A Test of Poetry and Conviction

Rachel Blau DuPlessis, Temple University

Prepared for the 2004 Louis Zukofsky Centennial Conference

Columbia University, September 2004

I want to acknowledge the willing, fast one-month put in by my Temple graduate student and quondam research assistant Patrick Farrell, in May 2004. With thanks to Alan Golding, who invited me onto his panel, and with collegial gratitude to Peter Quartermain for his scholarly generosity in providing some facts and materials from which this paper benefited considerably. This paper is simply a bibliographical footnote. But after Mark Scroggins’ paper, encouraging this kind of intensive work, I will say more proudly that it is a bibliographical footnote.

If I collect these things to live

It is that I think my eyes, ears and head are still good.

If I quote it is myself I have seen

Coming back to learn conveniently from one book….

▶ [PROBLEM SET]
1) Reproduce the stretch of the conference paper from "Rachel Blau DuPlessis, Temple" through "is a bibliographical footnote.".
2) Answer these questions from the conference paper:
(a) What university is Rachel Blau DuPlessis listed with?
(b) In what month and year did Patrick Farrell put in his work?
(c) Who invited the author onto his panel?
Rely on the conference paper alone for your answers.

Recorded data

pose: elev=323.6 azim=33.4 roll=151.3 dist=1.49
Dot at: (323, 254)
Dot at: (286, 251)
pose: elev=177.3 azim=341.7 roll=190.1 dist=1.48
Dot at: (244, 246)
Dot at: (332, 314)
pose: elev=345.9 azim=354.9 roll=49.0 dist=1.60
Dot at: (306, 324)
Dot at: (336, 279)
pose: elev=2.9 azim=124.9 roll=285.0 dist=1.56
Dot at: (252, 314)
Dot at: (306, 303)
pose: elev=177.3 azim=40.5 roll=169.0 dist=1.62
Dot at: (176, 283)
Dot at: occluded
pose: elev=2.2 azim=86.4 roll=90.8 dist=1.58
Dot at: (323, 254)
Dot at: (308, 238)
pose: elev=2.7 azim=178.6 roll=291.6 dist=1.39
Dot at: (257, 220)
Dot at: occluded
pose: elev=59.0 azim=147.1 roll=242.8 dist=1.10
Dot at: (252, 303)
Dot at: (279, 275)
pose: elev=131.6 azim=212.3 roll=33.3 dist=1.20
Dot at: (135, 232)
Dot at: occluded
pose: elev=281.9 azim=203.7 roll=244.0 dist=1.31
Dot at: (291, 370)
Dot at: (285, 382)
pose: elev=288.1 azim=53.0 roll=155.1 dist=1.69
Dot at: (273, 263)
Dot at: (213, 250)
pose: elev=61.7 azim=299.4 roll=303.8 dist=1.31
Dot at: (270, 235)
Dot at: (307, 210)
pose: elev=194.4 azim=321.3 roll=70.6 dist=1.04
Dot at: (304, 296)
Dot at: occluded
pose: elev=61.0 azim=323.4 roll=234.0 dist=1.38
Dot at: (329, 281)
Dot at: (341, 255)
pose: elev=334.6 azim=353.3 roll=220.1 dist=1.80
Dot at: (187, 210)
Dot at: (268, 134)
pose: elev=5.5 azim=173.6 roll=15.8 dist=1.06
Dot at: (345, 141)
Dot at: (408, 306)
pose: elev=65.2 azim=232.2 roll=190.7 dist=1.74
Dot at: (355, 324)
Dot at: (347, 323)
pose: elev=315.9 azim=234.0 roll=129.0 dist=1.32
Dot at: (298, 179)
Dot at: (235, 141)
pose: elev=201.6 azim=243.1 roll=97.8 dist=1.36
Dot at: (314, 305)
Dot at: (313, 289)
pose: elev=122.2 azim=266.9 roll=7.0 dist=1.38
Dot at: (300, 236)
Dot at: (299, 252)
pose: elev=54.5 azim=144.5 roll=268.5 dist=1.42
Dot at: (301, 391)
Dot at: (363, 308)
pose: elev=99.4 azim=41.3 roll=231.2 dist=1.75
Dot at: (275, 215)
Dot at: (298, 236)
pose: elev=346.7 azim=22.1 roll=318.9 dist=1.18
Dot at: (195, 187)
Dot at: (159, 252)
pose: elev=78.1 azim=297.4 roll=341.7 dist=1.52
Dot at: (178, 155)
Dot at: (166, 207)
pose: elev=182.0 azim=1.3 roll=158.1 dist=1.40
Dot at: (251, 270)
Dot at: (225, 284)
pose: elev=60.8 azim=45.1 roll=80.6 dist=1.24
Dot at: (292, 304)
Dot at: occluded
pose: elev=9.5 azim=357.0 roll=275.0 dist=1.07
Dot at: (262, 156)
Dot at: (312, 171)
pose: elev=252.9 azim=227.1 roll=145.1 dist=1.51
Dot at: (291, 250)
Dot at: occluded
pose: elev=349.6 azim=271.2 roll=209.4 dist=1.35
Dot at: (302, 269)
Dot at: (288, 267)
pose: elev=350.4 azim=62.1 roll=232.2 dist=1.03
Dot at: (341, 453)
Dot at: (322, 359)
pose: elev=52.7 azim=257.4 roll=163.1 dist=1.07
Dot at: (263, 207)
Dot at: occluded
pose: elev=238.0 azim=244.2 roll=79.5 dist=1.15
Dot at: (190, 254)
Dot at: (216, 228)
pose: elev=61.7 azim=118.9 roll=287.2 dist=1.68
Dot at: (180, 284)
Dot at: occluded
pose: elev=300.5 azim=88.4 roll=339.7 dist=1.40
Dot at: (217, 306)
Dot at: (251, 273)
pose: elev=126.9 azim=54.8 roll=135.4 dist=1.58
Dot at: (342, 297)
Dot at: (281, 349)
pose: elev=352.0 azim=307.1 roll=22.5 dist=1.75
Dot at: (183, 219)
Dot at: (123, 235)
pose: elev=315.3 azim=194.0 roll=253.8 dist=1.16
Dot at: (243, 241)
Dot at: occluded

▶ [ANSWERS GIVEN]
1)
Rachel Blau DuPlessis, Temple University

Prepared for the 2004 Louis Zukofsky Centennial Conference

Columbia University, September 2004

I want to acknowledge the willing, fast one-month put in by my Temple graduate student and quondam research assistant Patrick Farrell, in May 2004. With thanks to Alan Golding, who invited me onto his panel, and with collegial gratitude to Peter Quartermain for his scholarly generosity in providing some facts and materials from which this paper benefited considerably. This paper is simply a bibliographical footnote. But after Mark Scroggins’ paper, encouraging this kind of intensive work, I will say more proudly that it is a bibliographical footnote.

2)
(a) Temple University
(b) May 2004
(c) Alan Golding